# EXCERPT
.....

1901 novel by George Griffith

A Honeymoon in Space is a 1901 novel by George Griffith. It was originally serialized in abridged form in Pearson's Magazine in 1900 under the title Stories of Other Worlds. The scientific romance story depicts a tour of the Solar System, a type of story that was in vogue at the time.

Reviewers' opinions on the book's literary quality have varied, while scholars have viewed it as a historically significant work. Important themes identified by critics include Darwinian evolution—which had a significant influence on a large number of works of fiction around the turn of the century—and imperialism.

.....

# Stored dataset items
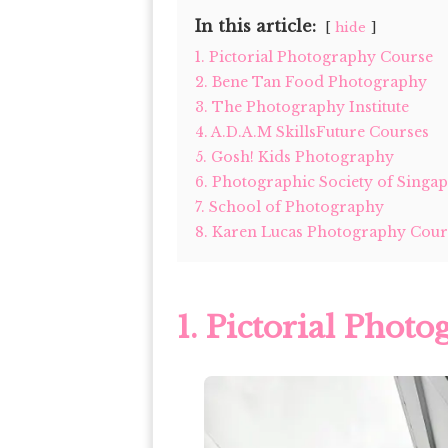
In this article:
hide
1. Pictorial Photography Course
2. Bene Tan Food Photography
3. The Photography Institute
4. A.D.A.M SkillsFuture Courses
5. Gosh! Kids Photography
6. Photographic Society of Singap
7. School of Photography
8. Karen Lucas Photography Cour
1.
Pictorial Phot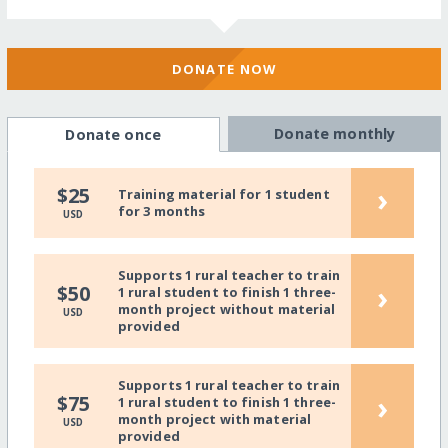
DONATE NOW
Donate monthly
Donate once
›
$25
Training material for 1 student
for 3 months
USD
Supports 1 rural teacher to train
›
$50
1 rural student to finish 1 three-
month project without material
USD
provided
Supports 1 rural teacher to train
›
$75
1 rural student to finish 1 three-
month project with material
USD
provided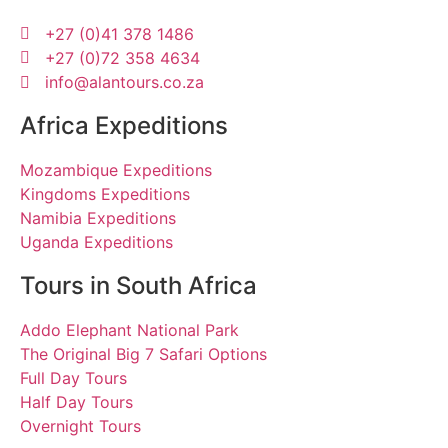
+27 (0)41 378 1486
+27 (0)72 358 4634
info@alantours.co.za
Africa Expeditions
Mozambique Expeditions
Kingdoms Expeditions
Namibia Expeditions
Uganda Expeditions
Tours in South Africa
Addo Elephant National Park
The Original Big 7 Safari Options
Full Day Tours
Half Day Tours
Overnight Tours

.....

# WORK TO BE COMPLETED
Continue the excerpt about the novel A Honeymoon in Space from the point where it stops.

# RESULT OF THE EXERCISE
== Synopsis ==

=== Chapter I–V ===
British aristocrat Rollo Lenox Smeaton Aubrey, the Earl of Redgrave, is in love with an American woman by the name of Lilla Zaidie Rennick, who is engaged to marry another man. Redgrave intercepts the ocean liner carrying Zaidie to her fiancé in England in the Astronef, a spaceship he built from designs made by her deceased father, Dr. Rennick. The Astronef is powered by a form of anti-gravity called the "R. Force", developed by Dr. Rennick with the help of funding from Redgrave. Redgrave lures Zaidie—along with her chaperone—on board the Astronef and then kidnaps her by taking off at great speed to Washington, D.C., where he delivers a top secret alliance treaty from Britain to the president. In delivering the treaty, Redgrave prevents the outbreak of a World War against France and Russia. Zaidie and Redgrave marry on board the Astronef, hovering above the Capitol.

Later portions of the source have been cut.